Letter #120

Content warning: Self harm, Suicidal thoughts/tendencies/actions, anxiety, depression, therapy and self deprecation

In 7th grade, I was diagnosed with anxiety and depression. I knew the way I felt wasn’t how I would typically feel, but I thought I was overreacting. I started to become bullied at school and suicidal thoughts began to develop more commonly. However, I never told anyone because I felt like I was mistaken. I told my dad who worked in the medical field about my mental health, yet he brushed it off thinking I was upset about him taking away my phone. My parents had realized they made a grave mistake when my friend’s family appeared at my house informing my parents that they thought I committed suicide, and I could hear them drowning in their own tears in my room.


Another of my friends reached out to the school counselor, after I vented to them about my recent state. I told my counselor about how tired I felt and how much it hurt just to be alive. I was passed around from a medical center, to a therapist, and then to a hospital where I was extremely isolated. My arms bled all over the place and my emotional body was hurt. So many doctors from all over the place kept having one-on-one conversations with me, and I was very tired. I also admitted to having attempted suicide before.

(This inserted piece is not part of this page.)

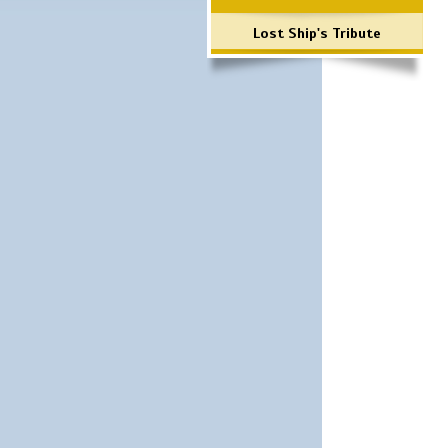
Lost Ship's Tribute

My mom came into my room with her eyes swollen from tears. This might sound a bit weird, but I remember having a plan to get a dog and then commit suicide because my family would remember me by the dog, and I told this to her. For my birthday, I got a dog and before I continued my plan, I actually felt a lot better. After all the pain and suffering, I took therapy for a couple of months and I made more friends at school. I started working on myself a lot more physically and mentally. Today, I still have that dog and sometimes she serves as a reminder of the battle that I endured.